Dataset extract ▸
Segment Open

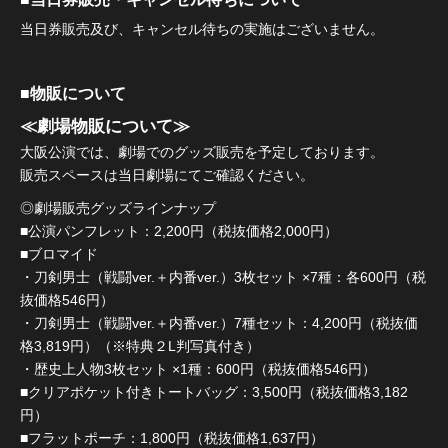
当日券販売及び、キャンセル待ちの実施はございません。
■物販について
≪劇場物販について≫
大阪公演では、劇場でのグッズ販売を予定しております。
販売スペースは当日劇場にてご確認ください。
◎劇場販売グッズラインナップ
■公演パンフレット：2,200円（税抜価格2,000円）
■ブロマイド
・刀剣男士（戦闘ver.＋内番ver.）3枚セット ×7種：各600円（税
抜価格546円）
・刀剣男士（戦闘ver.＋内番ver.）7種セット：4,200円（税抜価
格3,819円）（※特典２L判写真付き）
・歴史上人物3枚セット ×1種：600円（税抜価格546円）
■クリアポケット付きトートバッグ：3,500円（税抜価格3,182
円）
■フラットポーチ：1,800円（税抜価格1,637円）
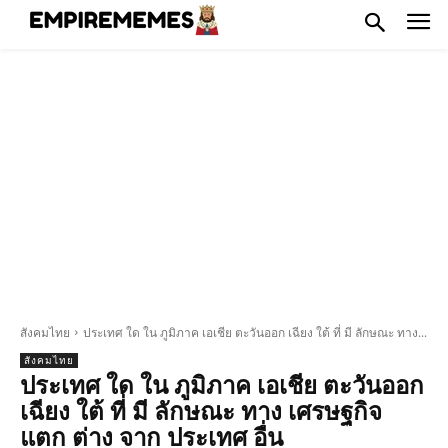
สังคมไทย
ประเทศ ใด ใน ภูมิภาค เอเชีย ตะวันออก เฉียง ใต้ ที่ มี ลักษณะ ทาง...
สังคมไทย
ประเทศ ใด ใน ภูมิภาค เอเชีย ตะวันออก
เฉียง ใต้ ที่ มี ลักษณะ ทาง เศรษฐกิจ
แตก ต่าง จาก ประเทศ อื่น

Segment Closed

Problem requirements ▸ The entries must be repeated exactly. Leave the images out.

Finished task ▸
当日券販売及び、キャンセル待ちの実施はございません。
■物販について
≪劇場物販について≫
大阪公演では、劇場でのグッズ販売を予定しております。
販売スペースは当日劇場にてご確認ください。
◎劇場販売グッズラインナップ
■公演パンフレット：2,200円（税抜価格2,000円）
■ブロマイド
・刀剣男士（戦闘ver.＋内番ver.）3枚セット ×7種：各600円（税
抜価格546円）
・刀剣男士（戦闘ver.＋内番ver.）7種セット：4,200円（税抜価
格3,819円）（※特典２L判写真付き）
・歴史上人物3枚セット ×1種：600円（税抜価格546円）
■クリアポケット付きトートバッグ：3,500円（税抜価格3,182
円）
■フラットポーチ：1,800円（税抜価格1,637円）
สังคมไทย
ประเทศ ใด ใน ภูมิภาค เอเชีย ตะวันออก เฉียง ใต้ ที่ มี ลักษณะ ทาง...
สังคมไทย
ประเทศ ใด ใน ภูมิภาค เอเชีย ตะวันออก
เฉียง ใต้ ที่ มี ลักษณะ ทาง เศรษฐกิจ
แตก ต่าง จาก ประเทศ อื่น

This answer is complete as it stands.